— PROBLEM DETAILS —
Nothing but the pictures should be dropped when the records are transcribed word for word.

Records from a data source
--------
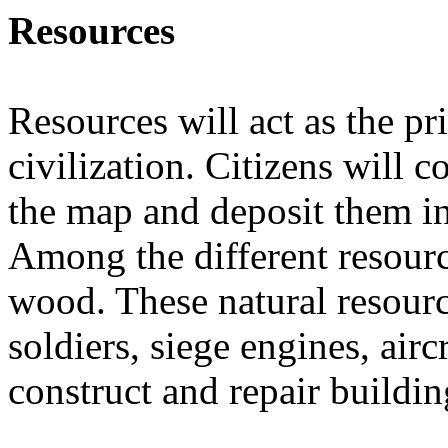
Resources
Resources will act as the p
civilization. Citizens will c
the map and deposit them in 
Among the different resourc
wood. These natural resource
soldiers, siege engines, airc
construct and repair buildin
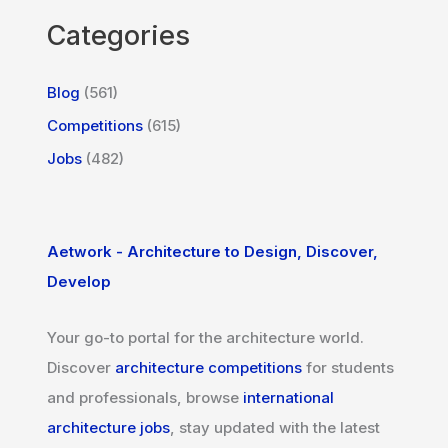
Categories
Blog
(561)
Competitions
(615)
Jobs
(482)
Aetwork - Architecture to Design, Discover,
Develop
Your go-to portal for the architecture world.
Discover
architecture competitions
for students
and professionals, browse
international
architecture jobs
, stay updated with the latest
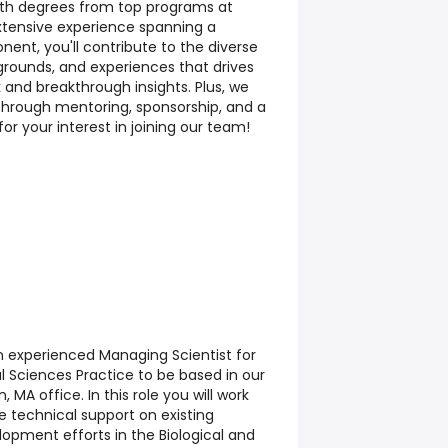
ith degrees from top programs at
extensive experience spanning a
onent, you'll contribute to the diverse
kgrounds, and experiences that drives
 and breakthrough insights. Plus, we
through mentoring, sponsorship, and a
for your interest in joining our team!
n experienced Managing Scientist for
al Sciences Practice to be based in our
, MA office. In this role you will work
e technical support on existing
opment efforts in the Biological and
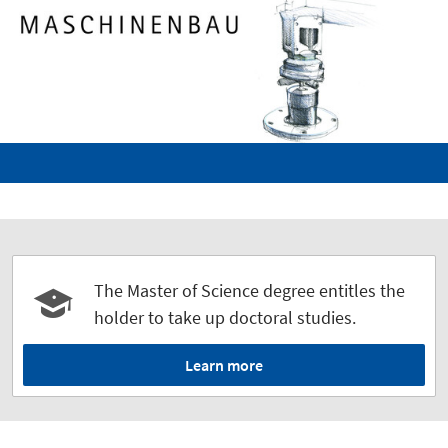
The Master of Science degree entitles the
holder to take up doctoral studies.
Learn more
--------
— RESPONSE AREA —
Resources
Resources will act as the p
civilization. Citizens will c
the map and deposit them in 
Among the different resourc
wood. These natural resource
soldiers, siege engines, airc
construct and repair buildin
Categories
Blog
(561)
Competitions
(615)
Jobs
(482)
Aetwork - Architecture to Design, Discover,
Develop
Your go-to portal for the architecture world.
Discover
architecture competitions
for students
and professionals, browse
international
architecture jobs
, stay updated with the latest
ith degrees from top programs at
extensive experience spanning a
onent, you'll contribute to the diverse
kgrounds, and experiences that drives
 and breakthrough insights. Plus, we
through mentoring, sponsorship, and a
for your interest in joining our team!
n experienced Managing Scientist for
al Sciences Practice to be based in our
, MA office. In this role you will work
e technical support on existing
opment efforts in the Biological and
The Master of Science degree entitles the
holder to take up doctoral studies.
Learn more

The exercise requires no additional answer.